Aber die Musici

Das Übergangszeugnis von der Volksschule zum Gymnasium sah bei mir so aus:

Lesen 2

Rechnen 2

Heimatkunde 2

Schrift 3

Singen 1

Meine Eltern waren empört und meinten, so werde das im Gymnasium auch nichts werden, womit sie Recht behalten sollten.

Aber mit diesem Zeugnis wurde meine Karriere als Musiker begründet. Zunächst lernte ich Cello. Das Schlimme daran war, dass ich beim Bestreichen der a-Saite Gänsehaut bekam und als ich beim Vorspiel vor der gesamten Schule mich bückte, um das Instrument unter dem Klavier hervorzuholen, platzte meine Hose hinten auf. Um ein weiteres Vorspiel zu verhindern, ließ ich das mit dem Cello sein.

Ein weiterer Meilenstein in meiner Musikerkarriere begab sich zu der Zeit, als man an Weihnachten in der Kirche noch singen durfte. Eine Frau drehte sich um und rief, ich solle nicht so schreien. Ich war bislang der Meinung gewesen „holder Knabe im lockigen Haar“ könne man gar nicht schreien.

Nun aber habe ich es amtlich, ich bin Musiker. Und das kam so: Ich hatte Schmerzen im Arm. Drum ging ich zum Arzt. Unterdessen habe ich den ärztlichen Untersuchungsbericht vom vergangenen Montag übersetzt und bin darauf gekommen, dass „Sulcus ulnaris“ auf Deutsch Musikantenknochen heißt.

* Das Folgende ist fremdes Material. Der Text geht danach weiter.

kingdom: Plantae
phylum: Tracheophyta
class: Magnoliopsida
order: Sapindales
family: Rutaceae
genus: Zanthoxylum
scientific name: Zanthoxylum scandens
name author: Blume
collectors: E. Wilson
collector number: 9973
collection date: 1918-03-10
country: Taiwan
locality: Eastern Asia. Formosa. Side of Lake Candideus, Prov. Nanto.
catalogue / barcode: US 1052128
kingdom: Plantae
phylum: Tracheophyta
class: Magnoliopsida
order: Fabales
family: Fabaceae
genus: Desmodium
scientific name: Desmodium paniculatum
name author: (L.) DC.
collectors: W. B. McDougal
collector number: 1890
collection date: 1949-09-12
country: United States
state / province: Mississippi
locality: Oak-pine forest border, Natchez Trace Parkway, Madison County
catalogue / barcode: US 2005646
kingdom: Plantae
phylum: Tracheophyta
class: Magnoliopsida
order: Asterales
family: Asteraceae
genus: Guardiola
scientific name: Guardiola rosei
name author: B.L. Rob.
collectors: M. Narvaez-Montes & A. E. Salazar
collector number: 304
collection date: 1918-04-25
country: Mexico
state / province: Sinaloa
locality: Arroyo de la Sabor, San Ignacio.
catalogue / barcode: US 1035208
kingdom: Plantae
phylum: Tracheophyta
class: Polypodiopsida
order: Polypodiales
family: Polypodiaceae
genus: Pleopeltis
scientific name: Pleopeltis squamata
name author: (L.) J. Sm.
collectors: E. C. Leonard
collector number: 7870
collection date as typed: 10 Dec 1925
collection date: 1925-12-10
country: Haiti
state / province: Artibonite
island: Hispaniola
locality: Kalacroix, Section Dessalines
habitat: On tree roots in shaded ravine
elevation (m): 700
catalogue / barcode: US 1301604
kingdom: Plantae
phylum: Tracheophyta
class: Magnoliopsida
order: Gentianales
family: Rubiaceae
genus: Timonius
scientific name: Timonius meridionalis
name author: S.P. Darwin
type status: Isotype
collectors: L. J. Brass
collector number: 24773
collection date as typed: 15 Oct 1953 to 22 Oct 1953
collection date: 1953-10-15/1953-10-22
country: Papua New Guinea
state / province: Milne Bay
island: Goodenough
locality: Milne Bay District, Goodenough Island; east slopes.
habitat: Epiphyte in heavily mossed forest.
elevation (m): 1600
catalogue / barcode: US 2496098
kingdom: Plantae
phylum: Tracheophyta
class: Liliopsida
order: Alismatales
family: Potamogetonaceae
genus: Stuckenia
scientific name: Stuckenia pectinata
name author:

Ich bin echt stolz darauf, es nun doch noch zum Musiker gebracht zu haben, denn irgendwie schmerzt es mich, dass ich zum Stressabbau nicht zum Cello greife, sondern – wie alle anderen auch – zur Flasche. Das wollen wir aber jetzt nicht vertiefen, nur so viel: Ich habe gerade einen wunderbaren Rotwein aus dem eher unbekannten Anbaugebiet Méntrida nördlich von Madrid eingekauft. Da mich Corona vor Besuchen schützt, kann ich das ja hier ruhig mal erzählen.

Aber zurück zu meinem Musikantentum. Der Arzt hat mir eine Bandage für den Ellenbogen verschrieben, die bekäme ich im Sanitätshaus. Also ich, nix wie hin. Dort gibt es zwei Angestelltinnen, eine hübsche und eine grimmige. Uni sono verkündeten sie mir, gegen Sulcus ulnaris helfe die verschriebene Bandage schon mal gleich überhaupt nicht. Mein Einwand, ich litte ja auch nicht an diesem Sulcus sondern am Musikantenknochen, blieb unbeachtet. Man riet mir, den Arzt zu fragen, ob er sich womöglich geirrt habe. Das brachte mir einen mittleren Anschiss am Telefon ein, der darin gipfelte, dass er als Akademiker schon wisse, was er tue. Ich wollte freundlich wirken und sagte, ich als Akademiker wisse manchmal nicht, was ich täte, da hatte er aber schon aufgehängt.

Ich lief also erneut zum Sanitätshaus, wo man mir widerstrebend die Musikerknochenbandage aushändigte. Dazu musste ich vier Formulare unterscheiben.

Als ich fragte, ob das meine Beitrittserklärung zur Bill Gates Partei sei, lächelte die Hübsche und versicherte, so schlimm sei man in Pankow nun auch wieder nicht.

Das kann man so sehen oder auch so sehen, denn in Pankow wählen etwa 30% die AfD und weitere 30% die Linke. Nun darf geraten werden, ob ich mir eine entsprechende Bemerkung habe verkneifen können.

Die beiden Angestelltinnen schauten mich jedenfalls böse an. Ich hoffe nun, dass die Hübsche Wählerin der Linken ist und die Grimmige die der AfD.